After a few hiring cycles and given natural turnover rates, with healthier employees referring relatively healthy people in their social groups to work with you, imagine the effect of a self-selected group of relatively healthy individuals, with relatively low health care utilization rates (except for those pesky motorcycle racers and helicopter skiers!)

Changing your employer brand.

To this end, implementing a quality wellness program that’s tailored and relevant for your own unique workforce is a great start. But what do prospective employees see when they look your company up on social media?

This is something you can control. For example,

  • Organize outdoor events, and participate in charity walks.
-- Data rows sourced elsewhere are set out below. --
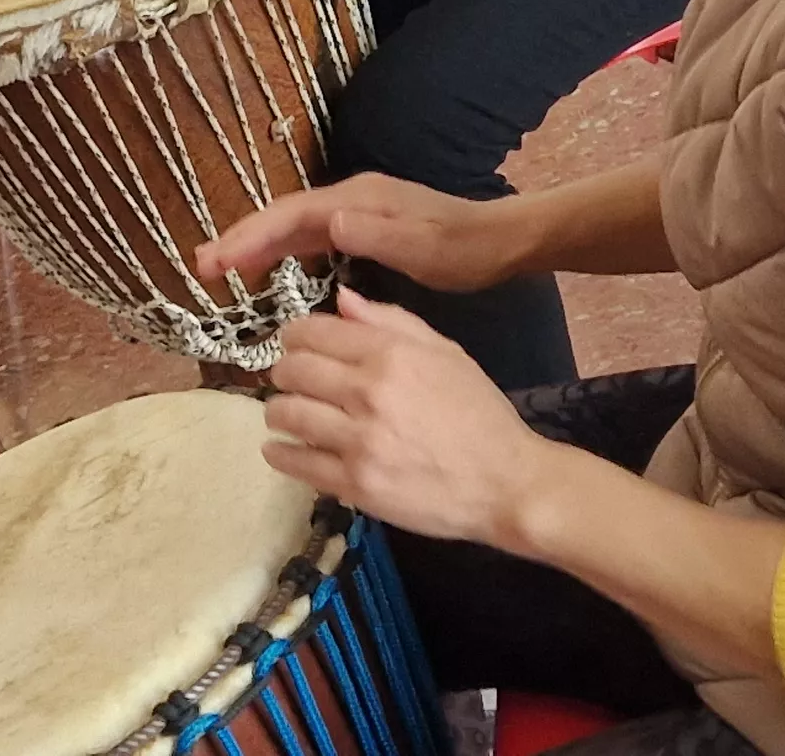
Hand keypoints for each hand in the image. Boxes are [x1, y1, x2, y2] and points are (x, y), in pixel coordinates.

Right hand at [196, 175, 526, 292]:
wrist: (500, 242)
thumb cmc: (463, 248)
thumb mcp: (422, 247)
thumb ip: (375, 234)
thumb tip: (327, 222)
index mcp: (358, 199)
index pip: (290, 216)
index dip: (249, 236)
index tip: (216, 260)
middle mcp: (350, 198)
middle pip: (283, 217)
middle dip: (241, 238)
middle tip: (201, 267)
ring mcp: (356, 211)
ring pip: (293, 227)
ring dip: (256, 245)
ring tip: (219, 269)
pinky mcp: (363, 227)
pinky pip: (309, 238)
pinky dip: (281, 252)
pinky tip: (267, 270)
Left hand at [259, 290, 563, 544]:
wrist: (505, 482)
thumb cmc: (479, 414)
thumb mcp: (446, 353)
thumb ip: (392, 321)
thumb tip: (341, 299)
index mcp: (391, 354)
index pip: (314, 331)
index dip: (294, 335)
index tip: (295, 344)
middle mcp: (369, 393)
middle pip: (293, 371)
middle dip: (285, 372)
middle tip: (291, 380)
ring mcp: (359, 441)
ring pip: (287, 415)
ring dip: (278, 411)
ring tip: (286, 414)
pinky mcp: (355, 485)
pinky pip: (296, 464)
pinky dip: (280, 453)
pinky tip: (281, 449)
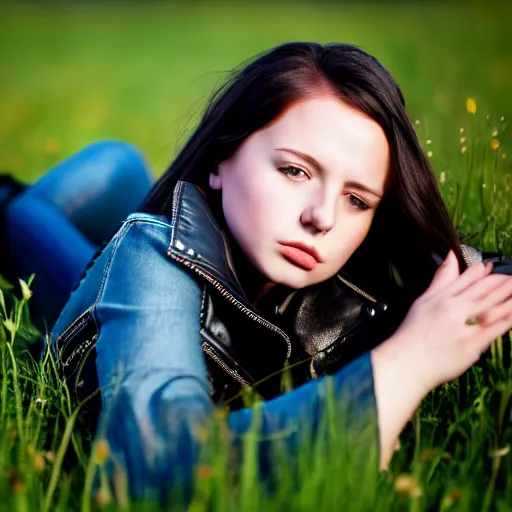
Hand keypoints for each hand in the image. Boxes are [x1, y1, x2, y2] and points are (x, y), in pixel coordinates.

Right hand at [385, 249, 511, 392]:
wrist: (406, 363)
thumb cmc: (412, 333)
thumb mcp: (422, 300)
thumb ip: (441, 279)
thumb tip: (451, 255)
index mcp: (442, 297)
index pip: (468, 277)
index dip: (484, 271)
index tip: (493, 266)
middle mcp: (454, 308)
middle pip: (485, 290)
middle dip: (503, 281)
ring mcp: (465, 326)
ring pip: (494, 306)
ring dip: (510, 296)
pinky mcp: (473, 345)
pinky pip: (496, 328)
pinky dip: (509, 318)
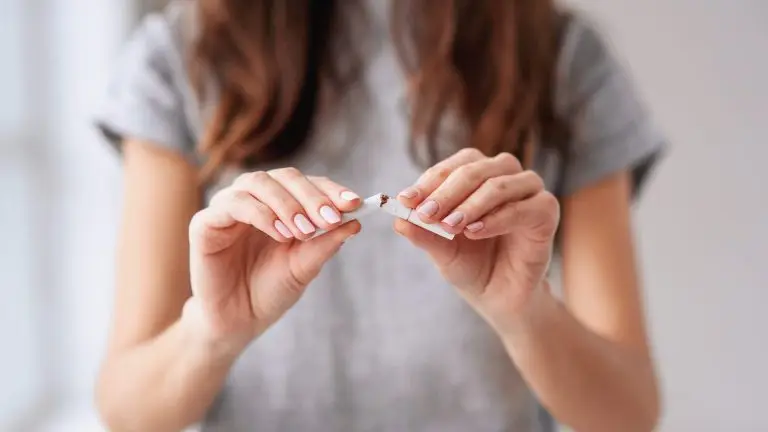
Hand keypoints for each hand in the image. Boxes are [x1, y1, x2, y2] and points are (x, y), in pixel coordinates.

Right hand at [185, 169, 360, 346]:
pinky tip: (280, 234)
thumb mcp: (304, 267)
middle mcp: (254, 198)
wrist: (237, 322)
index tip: (354, 203)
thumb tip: (355, 222)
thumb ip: (325, 244)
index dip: (330, 189)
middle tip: (330, 218)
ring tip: (304, 231)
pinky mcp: (205, 223)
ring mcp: (228, 207)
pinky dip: (260, 214)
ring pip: (258, 182)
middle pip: (285, 176)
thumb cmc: (270, 292)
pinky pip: (233, 204)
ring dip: (287, 204)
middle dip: (312, 196)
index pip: (307, 183)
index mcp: (280, 204)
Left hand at [395, 148, 559, 330]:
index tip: (405, 201)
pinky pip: (523, 208)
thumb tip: (397, 219)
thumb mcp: (441, 250)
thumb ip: (423, 233)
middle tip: (426, 213)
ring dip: (470, 204)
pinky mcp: (546, 212)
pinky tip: (474, 232)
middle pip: (474, 169)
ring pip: (498, 184)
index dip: (428, 182)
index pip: (452, 166)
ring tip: (450, 226)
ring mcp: (528, 191)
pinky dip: (496, 219)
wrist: (500, 296)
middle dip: (446, 192)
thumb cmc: (472, 265)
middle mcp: (504, 175)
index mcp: (477, 174)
Get your photographers there and get your photos up on your company Facebook and Instagram pages. Add them to the “careers” section on your website and in all your advertising.
  • If you have on-site fitness resources or activities, say so – and photograph your people engaging in these as well.
  • List your wellness benefits along with your health insurance and retirement benefits on your ‘careers’ page.
  • Put photos of diverse active and fit employees on every page of your site. Market yourself to healthy people, or at least people who aspire to health.

The difference: Establishing regard for fitness and well-being as part of your culture, and broadcasting that through managing your employer brand helps ensure you’re bringing in the right kind of people to your hiring office: Ones who fit in with your corporate culture, who’ve already been pre-screened and recommended by employees who understand your corporate culture and who have referred them, and who are less likely to job hop when someone comes along offering them a little more money.